I think this is a good tribute to Stark and his legacy; I’m very happy with the speech recognition and its ability to grab the news and other such information. Wolfram Alpha is great and really adds a level of info-tech to these.
The only issue is the speed, the Pi Zero is still only on par with the original Pi in terms of CPU I believe. I’m hoping for a quad core version one day and I’ll make a sequel to these with faster PyTorch capability and also TensorFlow would be awesome to add in as well.
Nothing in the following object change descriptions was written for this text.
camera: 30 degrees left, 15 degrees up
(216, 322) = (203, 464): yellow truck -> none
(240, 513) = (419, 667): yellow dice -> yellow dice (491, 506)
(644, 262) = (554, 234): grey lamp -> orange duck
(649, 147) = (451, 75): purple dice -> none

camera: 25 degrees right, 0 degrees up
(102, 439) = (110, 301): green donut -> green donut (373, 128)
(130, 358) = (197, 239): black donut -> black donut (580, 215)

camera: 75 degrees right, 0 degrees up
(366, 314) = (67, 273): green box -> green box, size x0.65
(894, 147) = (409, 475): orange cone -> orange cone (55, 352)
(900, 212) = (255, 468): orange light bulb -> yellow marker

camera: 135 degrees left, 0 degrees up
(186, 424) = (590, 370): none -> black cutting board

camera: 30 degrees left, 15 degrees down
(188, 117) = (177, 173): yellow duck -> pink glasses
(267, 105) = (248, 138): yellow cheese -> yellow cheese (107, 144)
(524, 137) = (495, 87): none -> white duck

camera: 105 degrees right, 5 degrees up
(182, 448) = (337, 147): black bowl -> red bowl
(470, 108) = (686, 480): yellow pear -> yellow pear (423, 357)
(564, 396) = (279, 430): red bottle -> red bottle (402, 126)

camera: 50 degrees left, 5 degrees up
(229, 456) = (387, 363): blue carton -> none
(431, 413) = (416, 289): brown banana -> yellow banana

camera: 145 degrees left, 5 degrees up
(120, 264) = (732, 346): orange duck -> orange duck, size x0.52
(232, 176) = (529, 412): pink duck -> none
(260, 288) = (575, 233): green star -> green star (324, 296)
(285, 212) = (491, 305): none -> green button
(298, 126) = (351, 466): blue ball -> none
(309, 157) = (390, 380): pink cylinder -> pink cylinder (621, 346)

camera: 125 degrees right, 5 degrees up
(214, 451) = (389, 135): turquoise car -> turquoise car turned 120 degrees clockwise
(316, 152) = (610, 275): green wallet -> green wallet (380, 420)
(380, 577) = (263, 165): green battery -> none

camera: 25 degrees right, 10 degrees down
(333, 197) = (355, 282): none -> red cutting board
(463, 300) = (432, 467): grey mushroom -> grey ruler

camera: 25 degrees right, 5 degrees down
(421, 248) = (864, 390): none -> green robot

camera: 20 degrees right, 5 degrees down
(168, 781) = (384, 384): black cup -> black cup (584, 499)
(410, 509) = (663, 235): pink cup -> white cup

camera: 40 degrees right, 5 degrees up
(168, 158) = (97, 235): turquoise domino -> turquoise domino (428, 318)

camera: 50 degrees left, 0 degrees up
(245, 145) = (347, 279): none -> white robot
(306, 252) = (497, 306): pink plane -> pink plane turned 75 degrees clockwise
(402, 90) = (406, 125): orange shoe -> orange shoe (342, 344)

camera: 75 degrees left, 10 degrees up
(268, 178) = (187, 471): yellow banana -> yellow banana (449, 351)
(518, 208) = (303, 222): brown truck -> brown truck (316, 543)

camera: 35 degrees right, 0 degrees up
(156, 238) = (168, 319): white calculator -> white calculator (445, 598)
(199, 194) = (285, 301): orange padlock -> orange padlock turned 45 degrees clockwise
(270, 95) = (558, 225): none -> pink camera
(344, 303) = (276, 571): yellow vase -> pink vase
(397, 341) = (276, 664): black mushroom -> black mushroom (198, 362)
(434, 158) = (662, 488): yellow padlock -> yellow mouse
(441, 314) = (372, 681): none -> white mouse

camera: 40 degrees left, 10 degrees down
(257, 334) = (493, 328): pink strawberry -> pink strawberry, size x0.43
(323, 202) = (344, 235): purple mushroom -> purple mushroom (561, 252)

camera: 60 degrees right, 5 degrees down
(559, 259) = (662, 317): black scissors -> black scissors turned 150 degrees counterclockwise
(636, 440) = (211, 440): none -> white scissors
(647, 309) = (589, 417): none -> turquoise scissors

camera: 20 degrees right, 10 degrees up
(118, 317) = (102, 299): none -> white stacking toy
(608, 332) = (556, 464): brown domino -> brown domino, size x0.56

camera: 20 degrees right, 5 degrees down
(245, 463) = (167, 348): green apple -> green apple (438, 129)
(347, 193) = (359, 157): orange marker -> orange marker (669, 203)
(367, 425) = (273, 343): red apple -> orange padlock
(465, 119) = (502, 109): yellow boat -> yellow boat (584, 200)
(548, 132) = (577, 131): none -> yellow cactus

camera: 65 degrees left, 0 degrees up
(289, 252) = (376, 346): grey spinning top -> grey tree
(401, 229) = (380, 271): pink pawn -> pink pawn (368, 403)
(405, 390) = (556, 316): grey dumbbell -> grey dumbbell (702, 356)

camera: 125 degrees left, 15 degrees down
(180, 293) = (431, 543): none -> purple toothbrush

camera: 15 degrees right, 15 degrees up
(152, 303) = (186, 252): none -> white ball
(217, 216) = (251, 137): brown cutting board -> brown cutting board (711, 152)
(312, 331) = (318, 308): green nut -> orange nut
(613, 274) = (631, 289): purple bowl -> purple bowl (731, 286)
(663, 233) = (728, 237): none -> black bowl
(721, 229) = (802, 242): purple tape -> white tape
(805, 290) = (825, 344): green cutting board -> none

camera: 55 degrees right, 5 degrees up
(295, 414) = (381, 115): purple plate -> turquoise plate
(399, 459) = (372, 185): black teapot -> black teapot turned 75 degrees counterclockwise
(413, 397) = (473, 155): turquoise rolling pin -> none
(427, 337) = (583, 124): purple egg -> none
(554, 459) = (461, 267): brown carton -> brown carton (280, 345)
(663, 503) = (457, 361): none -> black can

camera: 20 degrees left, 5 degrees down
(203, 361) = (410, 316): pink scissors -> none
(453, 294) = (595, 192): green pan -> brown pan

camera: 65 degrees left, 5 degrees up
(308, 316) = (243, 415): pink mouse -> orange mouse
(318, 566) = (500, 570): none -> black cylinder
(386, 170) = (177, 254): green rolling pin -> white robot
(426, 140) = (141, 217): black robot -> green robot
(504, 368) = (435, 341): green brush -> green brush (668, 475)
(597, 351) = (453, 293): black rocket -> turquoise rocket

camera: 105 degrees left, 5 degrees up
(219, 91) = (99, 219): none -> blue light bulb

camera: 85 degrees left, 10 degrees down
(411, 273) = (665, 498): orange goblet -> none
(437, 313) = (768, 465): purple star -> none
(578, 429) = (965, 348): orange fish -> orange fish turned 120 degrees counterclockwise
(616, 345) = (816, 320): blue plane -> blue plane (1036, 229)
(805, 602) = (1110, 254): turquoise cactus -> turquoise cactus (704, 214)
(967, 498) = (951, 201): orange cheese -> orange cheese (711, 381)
But I think this would run to slow/not run at all on the current Pi Zero.
Also the screen is a little to the right so you kind of have to purposefully look at what it’s displaying but it is focused properly so that the background world is not blurry:
Also in strong lighting conditions the text is harder to read – which is the same issue I saw when I did a similar project with Pi-ron Man.
As I say in the video, there is plenty of room for expansion of the capability; I could use it to access IOT things, turn on PC’s via Wake on LAN and even interface it with a Nerf project such as my Nerf Gun Ammo Counter / Range Finder or Fingerprint ID Nerf projects.
At some point I will also have to write some more defensive code in order to assist with errors with the API’s and other such weird errors, sometimes it has crashed out with a timeout or something and I’ve had to SSH in and restart the program.
Gone, but not forgotten.
I’m very excited to see how much more I can expand the capability of these and hopefully one day Adafruit or someone will make see-through focused displays; so that I can truly make augmented reality glasses with full colour, images and everything.
As above it will also be amazing when a quad-core version of the Pi-Zero comes to be as I will very quickly snap one up and make even better glasses with it – Raspberry Pi people, I believe in you!
I hope you enjoyed this project, I certainly did and will for a long time as these glasses just look and feel so good to use.
Do you have any suggestions or comments or ways I could slim down the design? I’d also be very interested in any solutions anyone has for AR glasses and having a better way to project the image to the users vision.
Endgame made me sad but the Stark tech will live on.